> _EXERCISE DETAILS_: The entries follow. Copy every line in which "Prime" appears.

> _Records drawn from a dataset_:
[Start of Attachment]
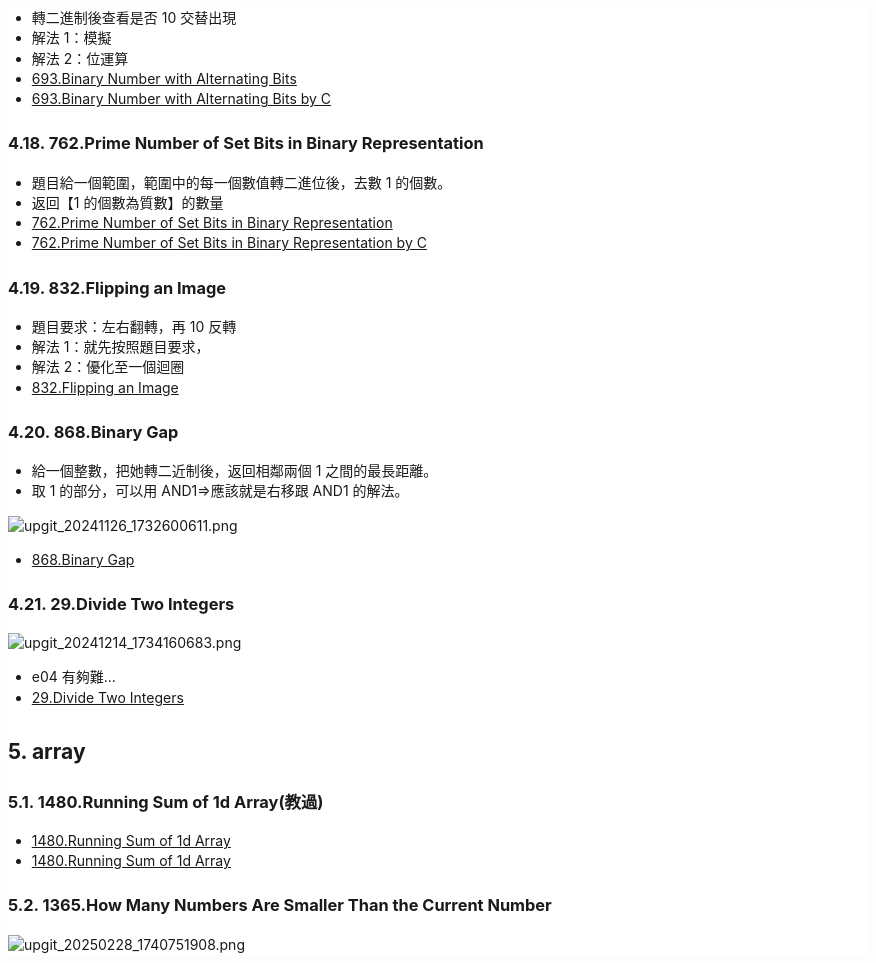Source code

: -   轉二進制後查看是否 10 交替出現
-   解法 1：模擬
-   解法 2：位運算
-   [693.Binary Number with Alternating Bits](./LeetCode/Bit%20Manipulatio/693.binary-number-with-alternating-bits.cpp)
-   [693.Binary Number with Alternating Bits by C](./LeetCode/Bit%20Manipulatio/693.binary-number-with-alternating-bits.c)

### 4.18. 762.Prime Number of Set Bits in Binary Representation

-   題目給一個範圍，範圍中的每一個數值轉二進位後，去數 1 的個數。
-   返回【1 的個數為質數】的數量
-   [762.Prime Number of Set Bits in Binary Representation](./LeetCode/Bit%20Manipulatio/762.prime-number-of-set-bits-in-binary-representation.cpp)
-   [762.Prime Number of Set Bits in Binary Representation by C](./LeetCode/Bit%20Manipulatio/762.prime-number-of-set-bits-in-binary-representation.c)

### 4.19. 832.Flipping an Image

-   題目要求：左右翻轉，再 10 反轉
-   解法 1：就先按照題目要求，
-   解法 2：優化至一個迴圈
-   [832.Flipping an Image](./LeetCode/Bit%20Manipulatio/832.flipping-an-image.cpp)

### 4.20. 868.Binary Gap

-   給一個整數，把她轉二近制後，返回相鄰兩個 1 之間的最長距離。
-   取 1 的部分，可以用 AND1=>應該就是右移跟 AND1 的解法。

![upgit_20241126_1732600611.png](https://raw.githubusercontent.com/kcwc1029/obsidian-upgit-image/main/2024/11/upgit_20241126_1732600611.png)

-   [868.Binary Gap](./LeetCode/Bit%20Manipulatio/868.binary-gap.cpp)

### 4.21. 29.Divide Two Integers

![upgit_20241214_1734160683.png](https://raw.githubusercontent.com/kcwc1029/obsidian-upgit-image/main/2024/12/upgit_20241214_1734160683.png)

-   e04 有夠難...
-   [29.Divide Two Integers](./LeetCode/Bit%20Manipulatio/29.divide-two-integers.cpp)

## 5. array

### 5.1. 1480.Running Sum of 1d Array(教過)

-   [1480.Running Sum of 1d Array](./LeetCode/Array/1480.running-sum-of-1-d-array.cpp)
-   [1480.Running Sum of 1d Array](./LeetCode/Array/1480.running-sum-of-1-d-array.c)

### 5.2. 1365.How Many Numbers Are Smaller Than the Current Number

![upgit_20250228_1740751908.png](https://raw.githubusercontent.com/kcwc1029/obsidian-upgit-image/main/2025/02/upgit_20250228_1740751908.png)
[End of Attachment]
[Start of Attachment]
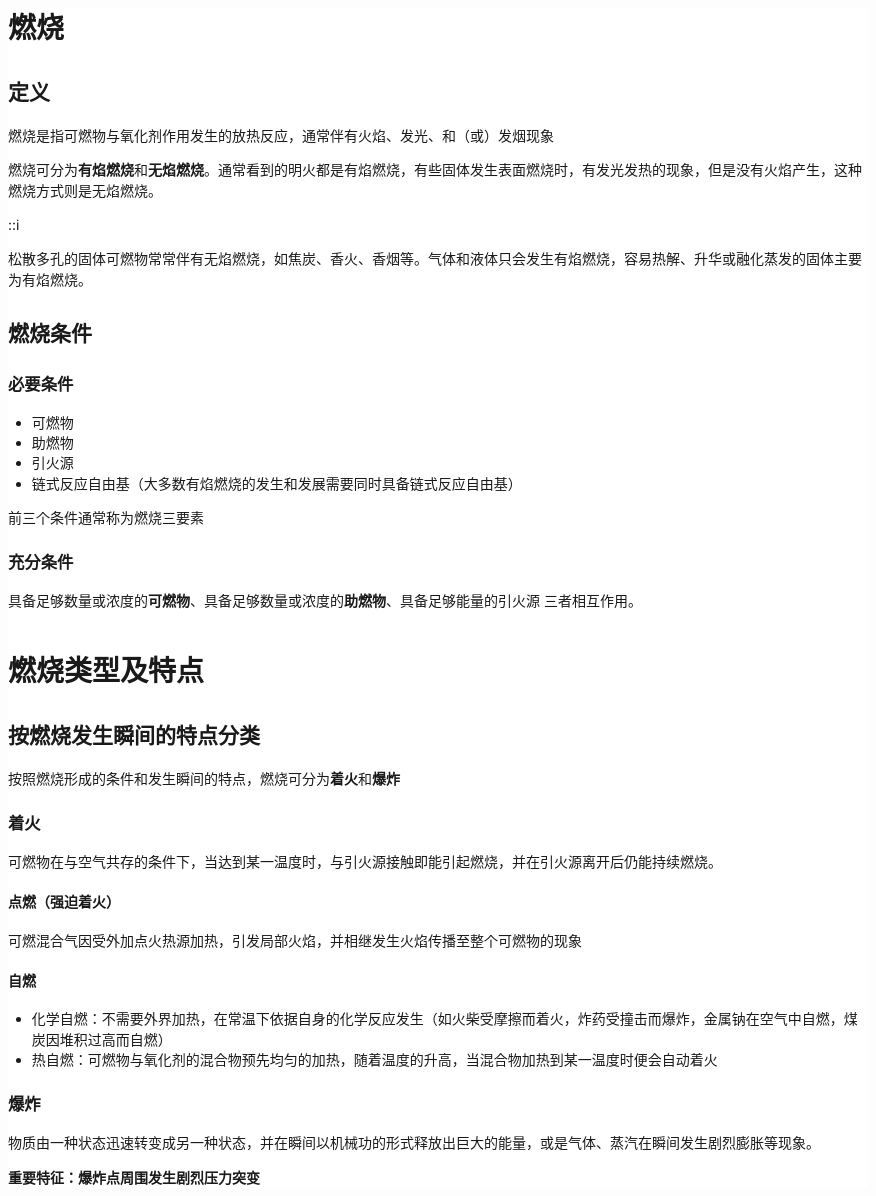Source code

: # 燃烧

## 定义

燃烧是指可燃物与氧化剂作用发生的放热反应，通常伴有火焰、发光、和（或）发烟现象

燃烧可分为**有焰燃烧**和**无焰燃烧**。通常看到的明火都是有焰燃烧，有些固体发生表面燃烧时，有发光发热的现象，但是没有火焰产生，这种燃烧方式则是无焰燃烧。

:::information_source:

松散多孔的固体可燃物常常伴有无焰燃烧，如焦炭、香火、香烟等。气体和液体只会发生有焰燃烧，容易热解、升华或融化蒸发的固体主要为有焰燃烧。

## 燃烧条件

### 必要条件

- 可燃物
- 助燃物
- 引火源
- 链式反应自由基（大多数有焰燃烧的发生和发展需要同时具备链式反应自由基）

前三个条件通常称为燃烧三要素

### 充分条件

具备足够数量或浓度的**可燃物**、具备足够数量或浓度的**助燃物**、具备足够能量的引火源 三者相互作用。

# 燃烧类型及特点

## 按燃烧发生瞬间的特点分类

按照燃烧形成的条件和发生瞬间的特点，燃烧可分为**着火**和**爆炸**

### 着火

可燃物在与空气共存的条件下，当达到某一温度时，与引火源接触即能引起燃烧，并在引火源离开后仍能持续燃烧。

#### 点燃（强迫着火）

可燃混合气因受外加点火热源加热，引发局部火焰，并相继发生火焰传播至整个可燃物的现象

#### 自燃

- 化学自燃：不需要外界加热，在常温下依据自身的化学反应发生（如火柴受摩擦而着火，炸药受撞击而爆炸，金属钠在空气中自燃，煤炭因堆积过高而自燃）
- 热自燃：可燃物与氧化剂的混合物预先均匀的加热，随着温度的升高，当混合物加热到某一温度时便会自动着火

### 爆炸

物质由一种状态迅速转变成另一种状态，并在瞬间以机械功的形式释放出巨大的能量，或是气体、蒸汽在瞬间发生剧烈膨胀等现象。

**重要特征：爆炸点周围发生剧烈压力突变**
[End of Attachment]
> _SOLUTION BELOW_:
### 4.18. 762.Prime Number of Set Bits in Binary Representation
-   [762.Prime Number of Set Bits in Binary Representation](./LeetCode/Bit%20Manipulatio/762.prime-number-of-set-bits-in-binary-representation.cpp)
-   [762.Prime Number of Set Bits in Binary Representation by C](./LeetCode/Bit%20Manipulatio/762.prime-number-of-set-bits-in-binary-representation.c)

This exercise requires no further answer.